09 Jan 2008 | Viewpoint
As Framework Programme 7 fires up, Europe’s auditors throw on some cold water. Nuala Moran wonders how we will assess whether it has all been worthwhile.

Science|Business senior editor Nuala Moran.

The cash will start to flow as Framework Programme 7 gets into full swing at the start of the year. This week we note €21 million in funding for metrology and €9 million for research into an ecosystem-based approach to managing the Baltic Sea. Just before the end of 2007 one of the key elements of FP7, the much vaunted public/private partnerships known as Joint Technology Initiatives (JTIs) got the stamp of approval.

At between 4 per cent to 5 per cent of total public spending on R&D within the EU, FP7 may look like small beer. But its impact on what kind of research is carried out is much larger because it only funds part of each project. In the case of the metrology grant, 32 national institutions will contribute €42 million, while member states will contribute €18.7 million to the Baltic project. In just one of the JTIs, the Innovative Medicines Initiative, Europe’s largest pharmaceutical companies have pledged to match the Commission’s €1 billion cash with €1 billion worth of staff, laboratory, materials and other resources, to fund an ambitious programme to remove the bottlenecks in drug discovery and development and restore the competitiveness of the industry.

Since 1995 the budgets of the Framework Programmes have increased significantly, and FP7 will be handing out €7.21 billion per year over the next five years.

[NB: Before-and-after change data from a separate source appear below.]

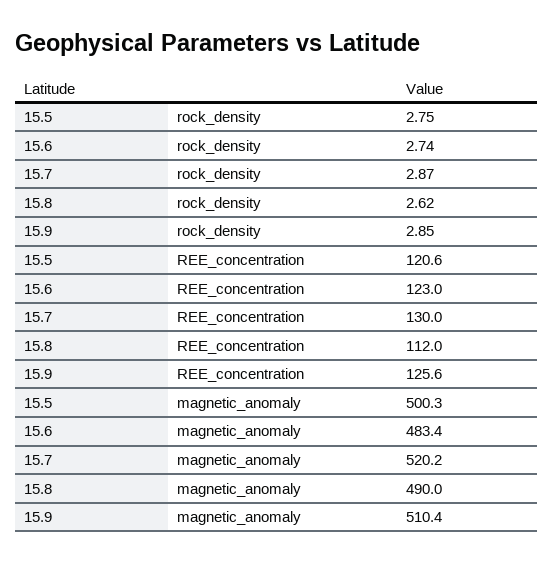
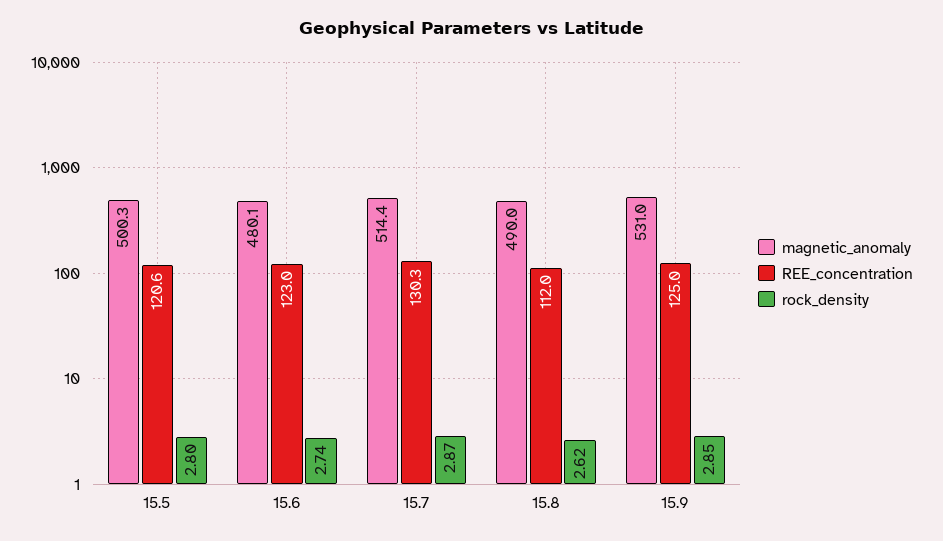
  {
    "rock_density": {
-     "15.5": 2.75,
+     "15.5": 2.8,
      "15.6": 2.74,
      "15.7": 2.87,
      "15.8": 2.62,
      "15.9": 2.85
    },
    "REE_concentration": {
      "15.5": 120.6,
      "15.6": 123,
-     "15.7": 130,
+     "15.7": 130.3,
      "15.8": 112,
-     "15.9": 125.6
+     "15.9": 125
    },
    "magnetic_anomaly": {
      "15.5": 500.3,
-     "15.6": 483.4,
+     "15.6": 480.1,
-     "15.7": 520.2,
+     "15.7": 514.4,
      "15.8": 490,
-     "15.9": 510.4
+     "15.9": 531
    }
  }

This is the largest single budget under the direct control of the Commission.

Now for The But

An investigation by the European Court of Auditors concludes the Commission will have few means of telling if this money has been well spend, saying the existing approach to assessing results, as applied in Framework Programmes Four, Five and Six, are inadequate.

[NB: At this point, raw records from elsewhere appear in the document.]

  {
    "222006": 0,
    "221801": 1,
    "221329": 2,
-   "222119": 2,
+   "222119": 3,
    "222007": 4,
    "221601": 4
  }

Not only are programme objectives poorly defined, in the auditors’ view the methods for assessing performance are weak also.

As a result, the Commission’s evaluation system for Framework Programmes is of, “limited usefulness to policy-makers, stakeholders, or even the Commission itself.” Ultimately, little is known about the achievement of programme objectives and the results of Framework Programmes. The auditors have a string of other objections in a report that is sobering reading indeed for the Commission as the FP7 funds being to flow.

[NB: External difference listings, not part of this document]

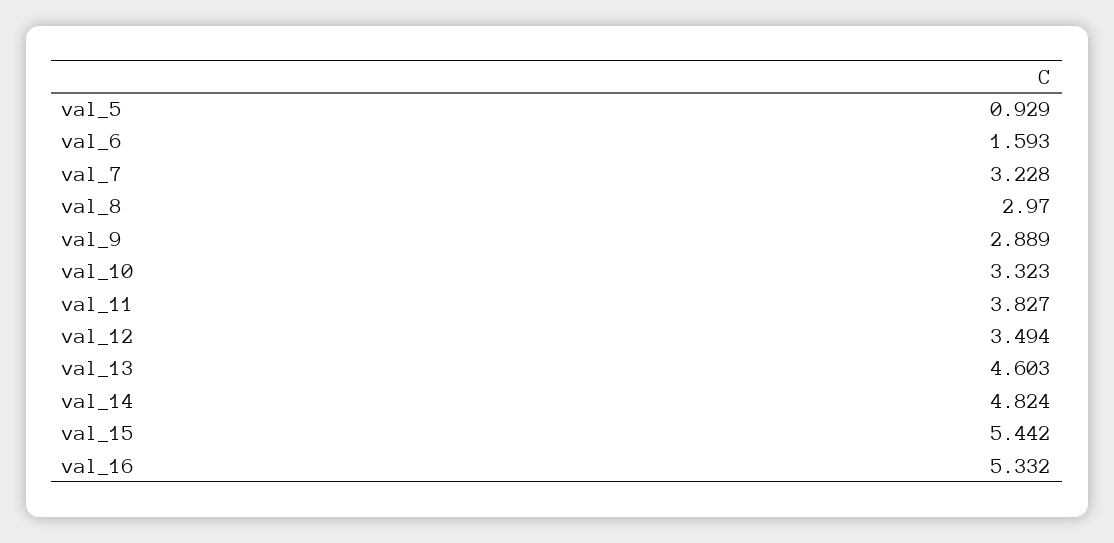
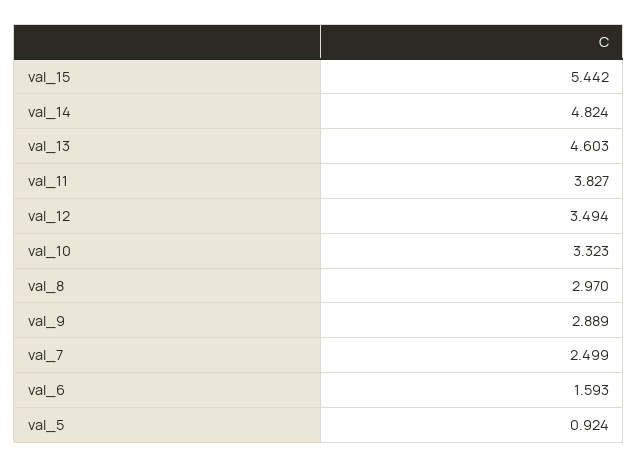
  {
-   "val_5": 0.929,
+   "val_5": 0.924,
    "val_6": 1.593,
-   "val_7": 3.228,
+   "val_7": 2.499,
    "val_8": 2.97,
    "val_9": 2.889,
    "val_10": 3.323,
    "val_11": 3.827,
    "val_12": 3.494,
    "val_13": 4.603,
    "val_14": 4.824,
-   "val_15": 5.442,
+   "val_15": 5.442
-   "val_16": 5.332
  }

Research Commissioner Janez Potocnik was one of the chief negotiators for the entry of Slovenia into the European Union. He will be rightly proud to see his country pick up the reins of the Presidency, the first of the May 2004 accession countries to do so. One of the main items of business for the new presidency this week was making progress with the Lisbon Treaty, at the heart of which sits R&D policy.

The central importance of R&D to achieving the Lisbon objectives enabled Potocnik and his colleagues to argue for the huge increase in spending in FP7. He has also put great effort into listening to the problems encountered in previous programmes, and improving the organisation, and streamlining the bureaucracy for FP7.

This is good work. But while it is important to make the application process and the rules for managing projects as simple as possible, that has to be balanced against the political reality that we need evidence that FP7 has delivered. If not, all the Commission’s grand plans for the European Research Area, and the vision of Europe as the global innovation powerhouse will be knocked off course.

Now the Commission needs to turn its attention to reforming the evaluation system, so we can all judge FP7’s successes – and its failures - for ourselves.